:: EXCERPTED RECORDS ::
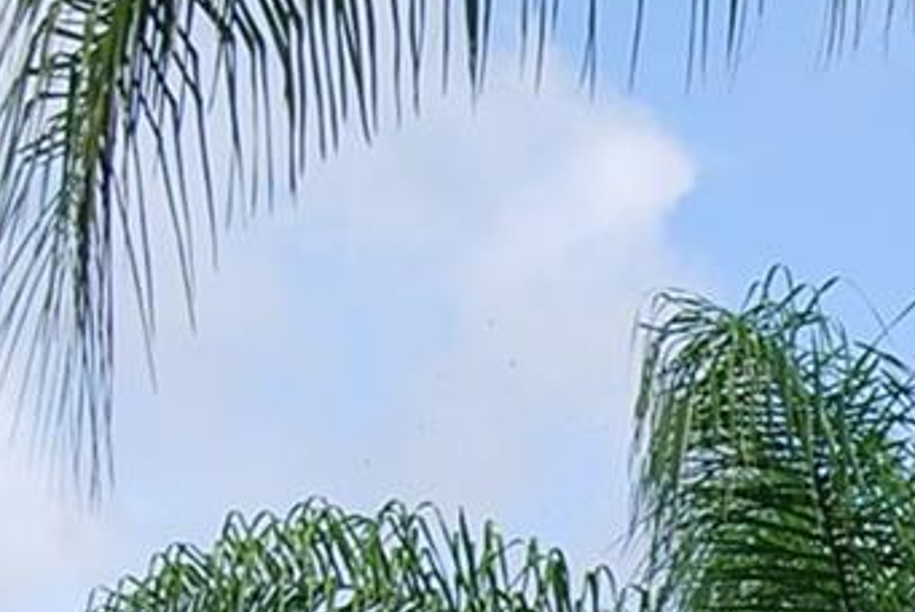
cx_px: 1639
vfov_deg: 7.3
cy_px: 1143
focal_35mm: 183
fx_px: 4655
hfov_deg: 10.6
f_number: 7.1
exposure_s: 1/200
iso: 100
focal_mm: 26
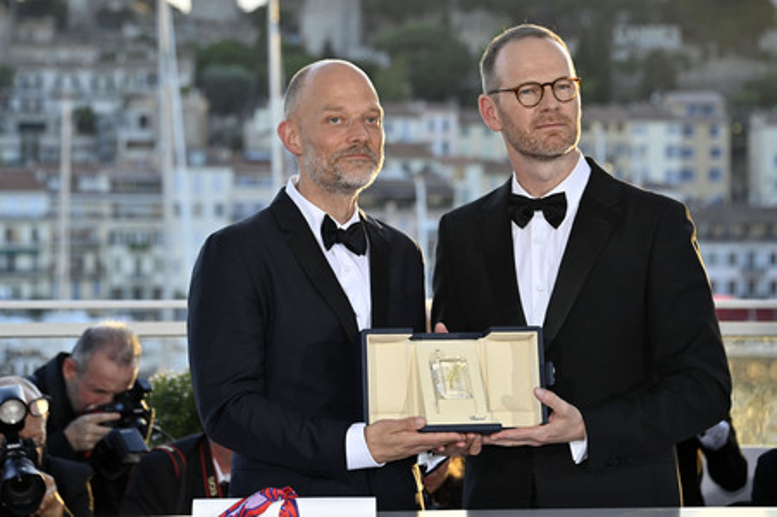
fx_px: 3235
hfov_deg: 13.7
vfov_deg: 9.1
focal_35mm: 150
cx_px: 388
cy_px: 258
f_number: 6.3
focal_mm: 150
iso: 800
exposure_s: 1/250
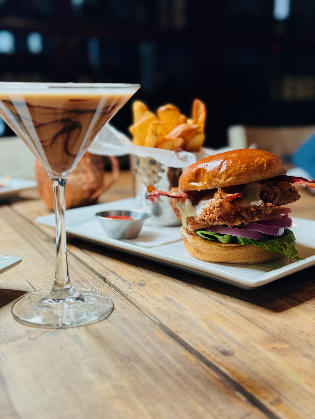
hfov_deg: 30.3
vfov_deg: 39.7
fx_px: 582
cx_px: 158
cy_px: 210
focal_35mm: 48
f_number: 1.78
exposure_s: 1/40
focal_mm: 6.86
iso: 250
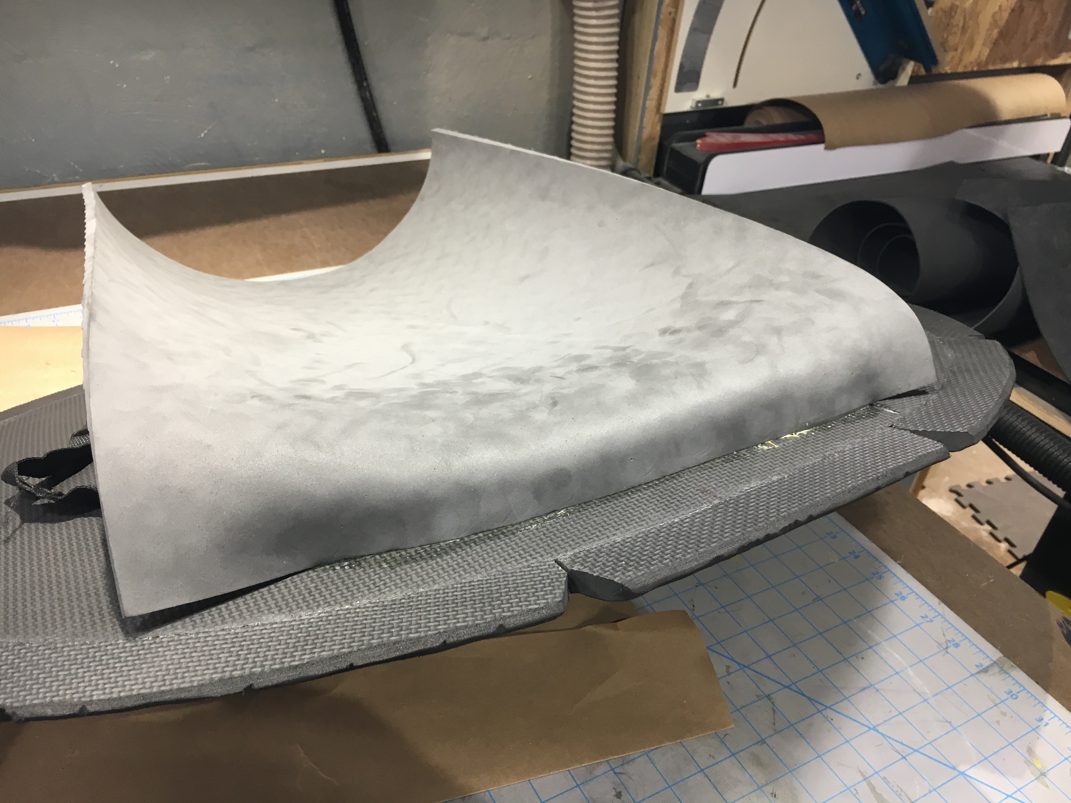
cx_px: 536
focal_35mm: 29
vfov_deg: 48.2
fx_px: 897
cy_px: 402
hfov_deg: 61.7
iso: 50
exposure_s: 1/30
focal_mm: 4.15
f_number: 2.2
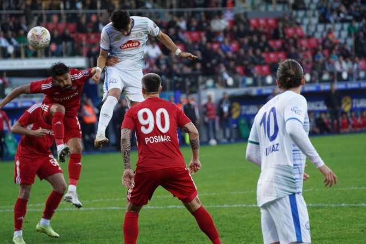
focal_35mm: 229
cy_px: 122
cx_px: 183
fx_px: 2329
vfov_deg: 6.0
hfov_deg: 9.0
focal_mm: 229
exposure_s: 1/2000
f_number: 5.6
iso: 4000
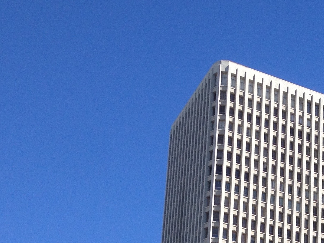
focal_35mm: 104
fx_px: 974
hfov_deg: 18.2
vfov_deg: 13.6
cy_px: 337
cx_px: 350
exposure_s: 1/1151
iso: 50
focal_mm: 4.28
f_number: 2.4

:: EXERCISE REQUIREMENTS ::
Output the whole listing again, exactly, without its pictures.

:: EXERCISE RESPONSE ::
cx_px: 1639
vfov_deg: 7.3
cy_px: 1143
focal_35mm: 183
fx_px: 4655
hfov_deg: 10.6
f_number: 7.1
exposure_s: 1/200
iso: 100
focal_mm: 26
fx_px: 3235
hfov_deg: 13.7
vfov_deg: 9.1
focal_35mm: 150
cx_px: 388
cy_px: 258
f_number: 6.3
focal_mm: 150
iso: 800
exposure_s: 1/250
hfov_deg: 30.3
vfov_deg: 39.7
fx_px: 582
cx_px: 158
cy_px: 210
focal_35mm: 48
f_number: 1.78
exposure_s: 1/40
focal_mm: 6.86
iso: 250
cx_px: 536
focal_35mm: 29
vfov_deg: 48.2
fx_px: 897
cy_px: 402
hfov_deg: 61.7
iso: 50
exposure_s: 1/30
focal_mm: 4.15
f_number: 2.2
focal_35mm: 229
cy_px: 122
cx_px: 183
fx_px: 2329
vfov_deg: 6.0
hfov_deg: 9.0
focal_mm: 229
exposure_s: 1/2000
f_number: 5.6
iso: 4000
focal_35mm: 104
fx_px: 974
hfov_deg: 18.2
vfov_deg: 13.6
cy_px: 337
cx_px: 350
exposure_s: 1/1151
iso: 50
focal_mm: 4.28
f_number: 2.4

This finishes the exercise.